» **What the task asks**: Determine the number of lines of the records below that include "Balineser". Respond with the number and no other text.

◇ ◇ ◇ ◇ ◇

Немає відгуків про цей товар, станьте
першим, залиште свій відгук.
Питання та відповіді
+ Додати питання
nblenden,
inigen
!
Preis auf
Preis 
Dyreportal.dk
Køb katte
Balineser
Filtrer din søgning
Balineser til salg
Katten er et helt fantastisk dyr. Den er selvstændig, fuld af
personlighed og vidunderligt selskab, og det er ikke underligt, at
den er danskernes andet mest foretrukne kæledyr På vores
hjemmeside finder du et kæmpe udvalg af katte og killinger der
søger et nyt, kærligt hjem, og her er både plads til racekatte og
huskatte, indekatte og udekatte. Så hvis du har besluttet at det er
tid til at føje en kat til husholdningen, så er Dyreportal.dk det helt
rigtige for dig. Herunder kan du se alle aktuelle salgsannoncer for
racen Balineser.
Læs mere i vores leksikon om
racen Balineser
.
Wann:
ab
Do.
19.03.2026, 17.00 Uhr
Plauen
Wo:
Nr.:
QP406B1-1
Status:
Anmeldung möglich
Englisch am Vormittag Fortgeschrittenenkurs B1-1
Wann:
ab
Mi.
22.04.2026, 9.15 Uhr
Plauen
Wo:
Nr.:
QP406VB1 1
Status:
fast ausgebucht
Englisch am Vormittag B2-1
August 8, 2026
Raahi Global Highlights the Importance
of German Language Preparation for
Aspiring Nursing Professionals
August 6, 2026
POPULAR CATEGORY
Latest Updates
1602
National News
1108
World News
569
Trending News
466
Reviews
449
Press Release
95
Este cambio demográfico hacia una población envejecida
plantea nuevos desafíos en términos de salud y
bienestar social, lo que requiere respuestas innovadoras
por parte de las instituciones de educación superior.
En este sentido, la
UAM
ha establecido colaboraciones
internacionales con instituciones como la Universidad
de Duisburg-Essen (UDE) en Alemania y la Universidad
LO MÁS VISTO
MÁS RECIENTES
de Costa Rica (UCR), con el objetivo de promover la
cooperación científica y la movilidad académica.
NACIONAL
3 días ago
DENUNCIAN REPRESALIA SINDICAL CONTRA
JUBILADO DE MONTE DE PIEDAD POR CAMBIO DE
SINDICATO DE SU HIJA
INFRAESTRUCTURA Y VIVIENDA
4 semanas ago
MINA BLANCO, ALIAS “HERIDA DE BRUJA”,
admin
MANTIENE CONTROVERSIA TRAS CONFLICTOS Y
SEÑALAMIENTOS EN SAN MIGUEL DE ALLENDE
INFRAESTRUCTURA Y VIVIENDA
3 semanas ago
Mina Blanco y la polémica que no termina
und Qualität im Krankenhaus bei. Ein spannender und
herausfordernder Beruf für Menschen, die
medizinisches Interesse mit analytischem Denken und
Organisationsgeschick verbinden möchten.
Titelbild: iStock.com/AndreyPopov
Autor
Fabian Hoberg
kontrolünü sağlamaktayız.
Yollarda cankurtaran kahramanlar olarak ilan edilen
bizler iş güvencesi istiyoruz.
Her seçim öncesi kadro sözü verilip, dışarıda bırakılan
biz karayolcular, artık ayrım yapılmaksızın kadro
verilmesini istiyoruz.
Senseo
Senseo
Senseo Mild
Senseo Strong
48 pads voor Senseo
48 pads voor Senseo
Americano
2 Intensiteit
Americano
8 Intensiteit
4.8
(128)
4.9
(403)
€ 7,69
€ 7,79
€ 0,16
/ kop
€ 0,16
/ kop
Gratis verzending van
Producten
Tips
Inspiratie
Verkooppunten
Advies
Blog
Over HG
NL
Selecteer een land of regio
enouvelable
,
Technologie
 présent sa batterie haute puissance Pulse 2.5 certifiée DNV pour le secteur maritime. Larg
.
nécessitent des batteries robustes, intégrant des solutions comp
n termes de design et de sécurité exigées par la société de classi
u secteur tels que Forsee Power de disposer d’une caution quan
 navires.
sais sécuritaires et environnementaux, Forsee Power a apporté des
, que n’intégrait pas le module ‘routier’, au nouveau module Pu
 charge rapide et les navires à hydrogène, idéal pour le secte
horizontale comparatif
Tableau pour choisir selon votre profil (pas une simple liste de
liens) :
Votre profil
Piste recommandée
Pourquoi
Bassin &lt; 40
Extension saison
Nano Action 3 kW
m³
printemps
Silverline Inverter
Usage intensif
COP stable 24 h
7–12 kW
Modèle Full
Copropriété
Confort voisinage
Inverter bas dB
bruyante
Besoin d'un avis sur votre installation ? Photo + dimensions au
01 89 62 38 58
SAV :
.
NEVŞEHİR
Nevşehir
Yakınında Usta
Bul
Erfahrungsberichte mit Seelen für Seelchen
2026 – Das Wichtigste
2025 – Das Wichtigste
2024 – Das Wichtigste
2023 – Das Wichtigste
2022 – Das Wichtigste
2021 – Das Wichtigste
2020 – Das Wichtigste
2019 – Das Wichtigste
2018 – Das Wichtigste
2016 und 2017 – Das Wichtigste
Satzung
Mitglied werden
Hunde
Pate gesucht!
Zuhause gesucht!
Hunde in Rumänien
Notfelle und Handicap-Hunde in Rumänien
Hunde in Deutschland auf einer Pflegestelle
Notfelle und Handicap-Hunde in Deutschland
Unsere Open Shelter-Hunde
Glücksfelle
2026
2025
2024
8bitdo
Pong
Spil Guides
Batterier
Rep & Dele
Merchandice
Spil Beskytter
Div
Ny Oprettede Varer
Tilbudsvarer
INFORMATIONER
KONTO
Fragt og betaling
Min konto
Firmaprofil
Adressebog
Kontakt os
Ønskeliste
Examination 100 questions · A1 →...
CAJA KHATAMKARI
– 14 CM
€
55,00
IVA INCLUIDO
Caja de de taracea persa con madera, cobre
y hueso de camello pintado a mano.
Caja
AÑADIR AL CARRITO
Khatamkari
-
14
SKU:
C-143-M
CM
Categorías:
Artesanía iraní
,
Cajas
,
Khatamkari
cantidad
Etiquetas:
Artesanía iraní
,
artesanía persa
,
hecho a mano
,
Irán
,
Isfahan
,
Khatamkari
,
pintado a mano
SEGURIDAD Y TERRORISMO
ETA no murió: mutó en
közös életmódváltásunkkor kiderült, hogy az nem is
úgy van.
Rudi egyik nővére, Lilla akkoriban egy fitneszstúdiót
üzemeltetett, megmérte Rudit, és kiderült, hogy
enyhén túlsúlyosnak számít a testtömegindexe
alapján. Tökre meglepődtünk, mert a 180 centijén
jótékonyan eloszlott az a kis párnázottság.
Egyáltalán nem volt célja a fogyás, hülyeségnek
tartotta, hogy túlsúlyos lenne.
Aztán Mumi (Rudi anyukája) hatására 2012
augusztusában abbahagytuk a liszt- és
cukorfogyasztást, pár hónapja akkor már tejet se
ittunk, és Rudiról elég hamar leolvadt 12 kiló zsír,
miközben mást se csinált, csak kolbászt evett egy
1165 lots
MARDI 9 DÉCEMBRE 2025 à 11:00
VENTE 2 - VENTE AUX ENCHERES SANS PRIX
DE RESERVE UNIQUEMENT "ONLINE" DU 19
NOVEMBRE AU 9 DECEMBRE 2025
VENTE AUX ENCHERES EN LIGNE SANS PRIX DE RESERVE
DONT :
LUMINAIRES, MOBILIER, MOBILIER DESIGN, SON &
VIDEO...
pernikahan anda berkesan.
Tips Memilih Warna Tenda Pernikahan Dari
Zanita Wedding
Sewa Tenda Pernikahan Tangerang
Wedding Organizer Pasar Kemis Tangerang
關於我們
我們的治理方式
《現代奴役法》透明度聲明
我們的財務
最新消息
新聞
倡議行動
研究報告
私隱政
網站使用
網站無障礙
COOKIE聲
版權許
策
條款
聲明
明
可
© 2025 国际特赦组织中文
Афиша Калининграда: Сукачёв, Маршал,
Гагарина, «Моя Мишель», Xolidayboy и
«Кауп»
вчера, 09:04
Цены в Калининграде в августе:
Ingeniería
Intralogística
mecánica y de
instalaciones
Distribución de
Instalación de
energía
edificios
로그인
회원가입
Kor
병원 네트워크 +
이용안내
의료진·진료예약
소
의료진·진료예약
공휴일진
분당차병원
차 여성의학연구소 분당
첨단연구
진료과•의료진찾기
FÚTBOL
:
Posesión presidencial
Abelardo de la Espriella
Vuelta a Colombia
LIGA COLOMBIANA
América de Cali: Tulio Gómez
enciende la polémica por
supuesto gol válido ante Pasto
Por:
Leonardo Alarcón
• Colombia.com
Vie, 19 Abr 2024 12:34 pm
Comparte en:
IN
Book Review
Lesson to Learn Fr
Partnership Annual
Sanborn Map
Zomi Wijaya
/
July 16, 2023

◇ ◇ ◇ ◇ ◇

» **Task answer**: 4